Stephen drove south around the tip of Iron Lake and began up the eastern shoreline toward Allouette on the Iron Lake Reservation. Skye asked questions, a million of them, like a schoolgirl introduced to a new subject that fascinated her. Stephen happily obliged, answering and easily elaborating.
“The Ojibwe call this lake Gitchimiskwasaab,” he told her, “which basically means big ass. We have a story that tells of it being created by Nanaboozhoo, who’s kind of the trickster in our legends. See, Nanaboozhoo tried to steal the tail feathers from a great eagle, but the eagle took flight. He flew really high, and Nanaboozhoo finally had to let go, and when he fell to earth, he landed here. His butt cheeks made the indentation for the lake. The fall hurt him pretty bad, and he cried, and his tears filled the indentation with water.”
“You say ‘we,’ when you talk about the Ojibwe. Annie doesn’t.”
“The O’Connors are more Irish than Anishinaabe,” Stephen said.
“Anishinaabe?”
“Another name for the Ojibwe. A lot of people know us as the Chippewa. Some of us prefer one name, some another. Sometimes we just call each other Shinnobs. For me, it’s the Ojibwe part of who I am that’s most important. I can’t tell you why exactly except that I’ve always felt that way. For Annie, her relationship with God has always been the most important thing.”
“Yeah,” Skye said, not pleasantly. “God.”
They came to the place where the 4Runner had slid onto the ice and had broken through. The hole had frozen over, but Stephen knew where it was, and he tried not to look long because the memory hurt him like a fresh wound. And while he negotiated the icy curve of the road there, he drove very, very carefully.
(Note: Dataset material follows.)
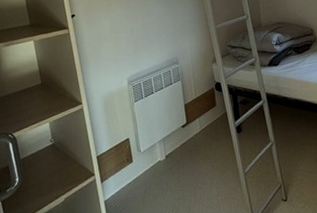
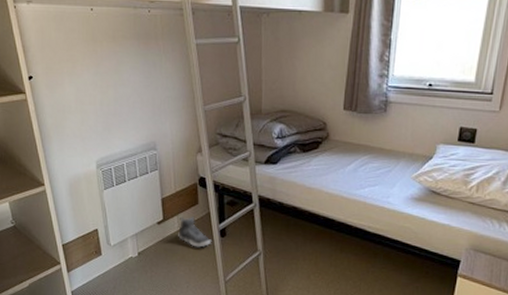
sneaker: none [200,117,230,145] -> present [178,216,212,248]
They entered Allouette, a small town that, when Stephen was young, had been a community of dilapidation and neglect, the result of too little money, too few employment opportunities, and too long a history of wearily battling the government bureaucracies and the hopelessly complicated policies and the stereotypes believed by too many white people. Things had turned around a good deal on the rez in recent years, the result, in large measure, of the Chippewa Grand Casino south of Aurora. Gambling income had underwritten the cost of street improvement and repair, new water and waste systems, a new, large community center with its own health clinic, new tribal offices, a new marina. Enrolled members of the Iron Lake Band of Ojibwe received apportionments from the casino income as well. The money wasn’t always wisely spent-many homes on the rez were stuffed with all kinds of unnecessary crap-and it didn’t mean that someone who’d let his place go to hell before kept it up now. Still, conditions on the rez had undeniably improved.
They left Allouette behind, and Stephen drove northwest on an old, snowpacked logging road. Four miles outside of town, he pulled off onto a wide area where the snow was crisscrossed with tire and snowmobile tracks.
Skye looked at the thick wall of forest all around her. “We’re here?”
“Not yet,” Stephen said. “From here, we take the snowmobile.”
He lowered the trailer ramp, climbed aboard the Bearcat, kicked the engine over, and carefully off-loaded the machine. Skye stood by, watching his every move intently and with a look that Stephen interpreted as admiring. He let the snowmobile idle, went to the Land Rover, and took out two helmets.
“You’ll need to wear this,” he said, handing one of them to Skye.
She fit it on herself and gave her head a little experimental shake.
“Feel okay?” Stephen asked.
She grinned and gave a thumbs-up.
Stephen pulled on his thick mittens, and they were off toward Crow Point, following a trail already well broken and hard-packed through the deep snow.